> **Exercise passage**:
===
Post by hlk Thu 02 Aug 2012, 07:46

NEW YORK: U.S. stocks fell and the dollar rallied on Wednesday after
the Federal Reserve acknowledged that the economic recovery had lost
momentum but announced no new measures to stimulate growth.
Equities
and the euro had gained lately as investors bet that central banks in
the United States and Europe would take aggressive steps to boost their
economies and contain the euro- zone debt crisis.
The Fed said
after its two-day meeting it was prepared to do more to support an
ailing economy if needed, but disappointed markets by taking no new
action. Many economists had expected the Fed to push back its guidance
for when it might start to raise interest rates from ultra-low levels,
but it stuck with its "late-2014" language.
Attention now turns to a European Central Bank decision on Thursday. ECB President Mario Draghi
heightened speculation of further bank purchases of Italian and Spanish
bonds when he said last week he would do "whatever it takes to preserve
the euro."
"Kind of a disappointment. The market was hoping for
more news on (quantitative easing) or a longer time frame for not
raising rates," said Nicholas Colas, chief market strategist at the Convergex Group in New York.
"It
was very status quo at a time when people are saying the economy is
getting worse," he said. "We have to now hope that the ECB will come in
with aggressive moves."
Fed officials described the economy as
having "decelerated somewhat," a change of tone from its previous
assessment in June when it said the economy had been "expanding
moderately." Policymakers reiterated their disappointment with high
unemployment.
The MSCI world equity index fell 0.2 percent to 315.46.
===
Items from a dataset
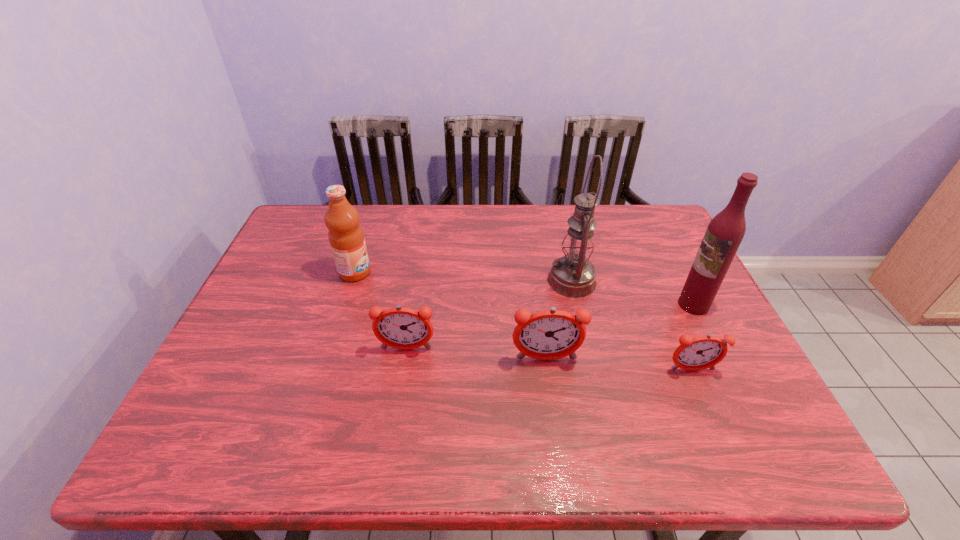
Identify the location of object that stands as the second closest to the oil lamp. (724, 234).

Point out which object is positioned as the nearest to the fruit juice. Please provide its 2D coordinates. Your answer should be formatted as a tuple, i.e. [(x, y)], where the tuple contains the x and y coordinates of a point satisfying the conditions above.

[(402, 328)]

Point out which alarm clock is positioned as the third nearest to the liquor. Please provide its 2D coordinates. Your answer should be formatted as a tuple, i.e. [(x, y)], where the tuple contains the x and y coordinates of a point satisfying the conditions above.

[(402, 328)]

Select which alarm clock appears as the closest to the second alarm clock from right to left. Please provide its 2D coordinates. Your answer should be formatted as a tuple, i.e. [(x, y)], where the tuple contains the x and y coordinates of a point satisfying the conditions above.

[(402, 328)]

This screenshot has height=540, width=960. In order to click on vacant space that satisfies the following two spatial constraints: 1. on the label of the liquor; 2. on the front-facing side of the leftmost alarm clock in this screenshot , I will do `click(715, 349)`.

Identify the location of vacant point that satisfies the following two spatial constraints: 1. on the back side of the oil lamp; 2. on the front label of the fruit juice. (570, 272).

This screenshot has width=960, height=540. Find the location of `free location that satisfies the following two spatial constraints: 1. on the label of the liquor; 2. on the front-facing side of the second alarm clock from right to left`. free location that satisfies the following two spatial constraints: 1. on the label of the liquor; 2. on the front-facing side of the second alarm clock from right to left is located at coordinates (721, 359).

Where is `vacant space that satisfies the following two spatial constraints: 1. on the label of the liquor; 2. on the front-facing side of the shortest alarm clock`? vacant space that satisfies the following two spatial constraints: 1. on the label of the liquor; 2. on the front-facing side of the shortest alarm clock is located at coordinates point(726,370).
===
> **What to produce**: Extend the news report on the Federal Reserve's decision and the market reaction with the next few sentences.

> **Task result**:
On Wall Street, the Dow Jones industrial average fell 32.55 points, or 0.25 percent, to 12,976.13.
The Standard & Poor's 500 Index shed 3.99 points, or 0.29 percent, to close at 1,375.33.
The Nasdaq Composite Index fell 19.31 points, or 0.66 percent, to 2,920.21.
"They
did absolutely nothing here. It suggests there is a lot of internal
debate going on in the Fed," said Steven Ricchiuto, chief economist at
Mizuho Securities in New York.
Earlier on Wall Street, a
computer glitch at market maker Knight Capital caused a surge in volume
in about 150 share listings at the market's open.

Knight
said in a statement that it was advising traders to execute their
trades elsewhere. Knight shares plunged 31.3 percent to $7.10, at least
a seven-year low.

European shares ended up 0.5 percent.
Investors
shrugged off data showing the U.S. private sector added 163,000 jobs in
July, topping economists' expectations of 120,000. The report from
payrolls processor ADP came two days ahead of Friday's more important
monthly government nonfarm payrolls report for July.
Also on
Wednesday, surveys showed U.S. and euro zone factory activity struggled
again in July while Chinese manufacturing fell to an eight-month low,
as economies around the world showed signs of slowing.
In government debt trading, the benchmark 10-year U.S. Treasury note was down 14/32 in price, with the yield at 1.52 percent.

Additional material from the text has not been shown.